Isabel bent down and kissed the happy face upon her bosom. As she lifted her eyes again, they fell upon the strange musician, who, disturbed by voices that he recognized, had moved toward them unnoticed.

"Who, who is this, Mary Fuller? I remember the face. No, no, it's one of Guido's heads that has bewildered me. Surely I never saw anything living like that before. It is Guido's Michael in repose. Look up, Mary, and tell me who this young man is."

Isabel spoke in a low voice, regarding the youth with a look of mingled admiration and surprise, while the tears still sparkled on her cheeks.

Mary looked up; her eyes kindled, and she smiled proudly through her tears.

"Isabel? Can't you remember something that you have seen before in his face?"

"I don't know. The memory of a picture I saw at Rome blinds me. Who is it, say?"

"Hush, Isabel! you will grow sad when I tell you. That night when you and I watched"--

"Yes," answered Isabel, drooping her head, "I shall never forget that night."

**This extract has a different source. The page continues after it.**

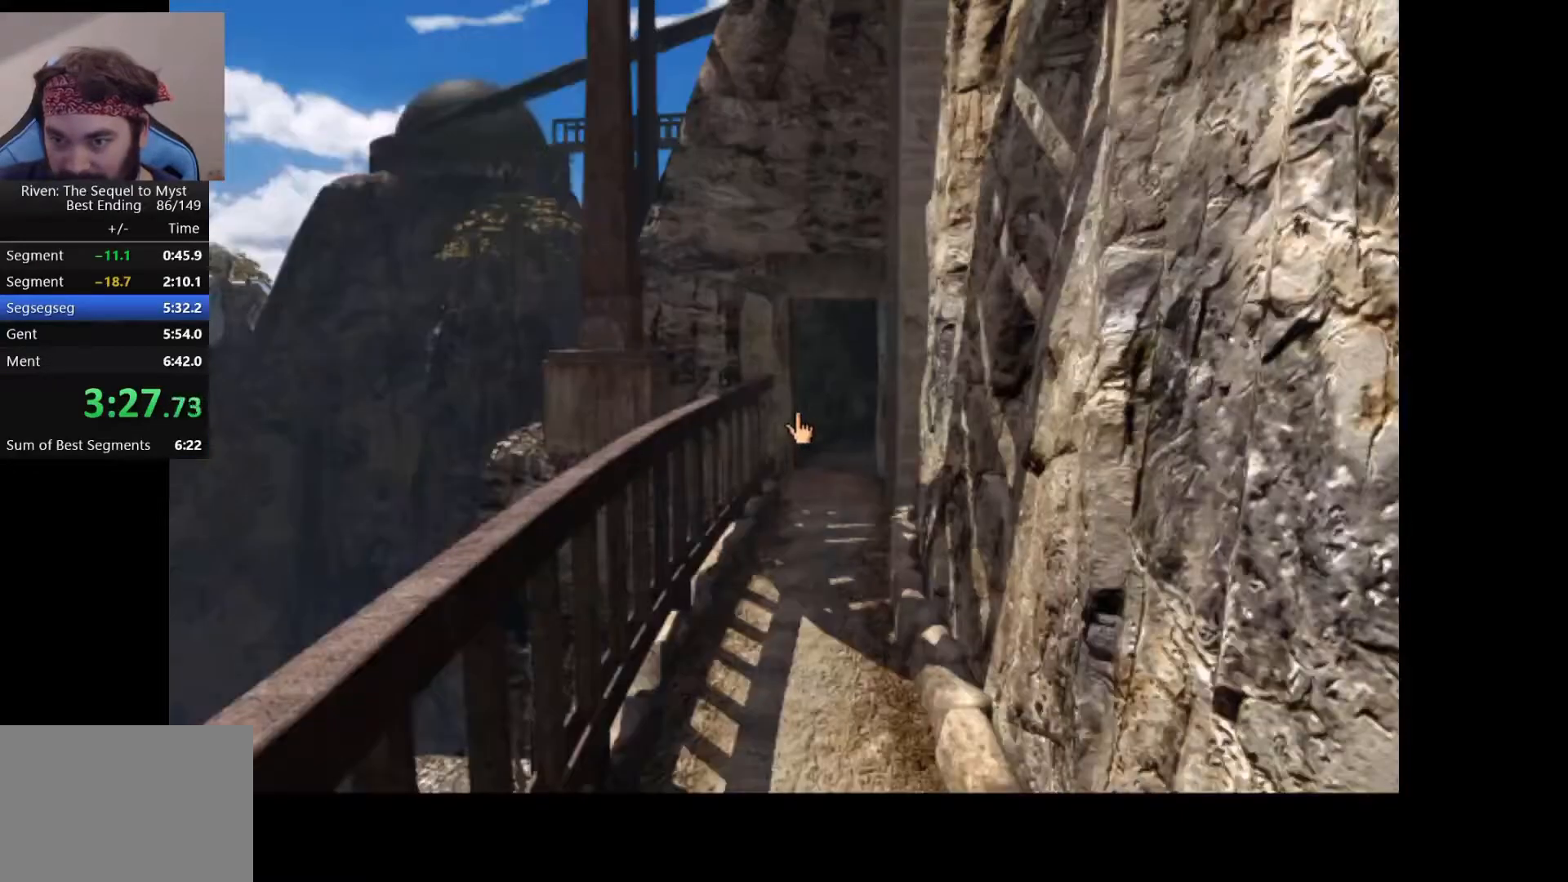
{"keys": [], "mouse": [], "events": []}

"Do you remember who was with us, Isabel?"

"That angel boy."

"Yes, Isabel. It is Joseph Esmond."

"Oh! this is too much happiness. All of us together again," and with her arm still flung caressingly over Mary's shoulder, Isabel Chester moved toward the youth; but she was checked by the capacious person of uncle Nat, who came between her and her object with a look of strange interest on his face. His hands were clasped, and you could see the plump fingers working nervously around each other; while his eyes filled and shone with anxious tenderness. At length, after a long gaze, his chest swelled like the heave of an ocean wave; his hands fell apart, and he murmured softly, as if speaking only to himself.

"It is little Anna's boy!"

"Who speaks my mother's name?" inquired the youth, in his low, gentle way; "surely some one is near that I ought to love."

"Ought to love?" cried uncle Nat, seizing the hand which had been half extended. "Ought to love? Why it would be again nature and the Lord's Providence, if you didn't love Nathan Heap, the old man that"--

Uncle Nat checked himself; a crowd had gathered around him; but the feelings he was constrained to suppress broke forth in two large tears that rolled down his broad cheeks.

"Nephew," he sobbed, shaking the hand that he still grasped, "you're welcome to the Old Homestead. Neighbors," he added with dignity, "suppose you make out the evening with blind-man's-buff, or Who's-got-the-b.u.t.ton? This is my own nephew, that I haven't seen since he was a baby. You won't expect him to play any more to-night; he's tired out; and I"--

The old man's lips began to tremble, and tears came again to his eyes, and coursed rapidly after those that had fallen. He shook his head; tried to go on without success; and taking Joseph by the hand led him toward the door.

"Stop, just one minute, now, till I've done a little chance of business," cried the constable, creeping out from a corner of the barn, where the husked ears had been piled, and planting himself, like a pert exclamation point, before the old man. "I've got to make a levy on this corn heap," he said; "the oxen out yonder, and sundry other goods and chattels about the Old Homestead. I want to do everything fair and above board, so just wait to see the law executed."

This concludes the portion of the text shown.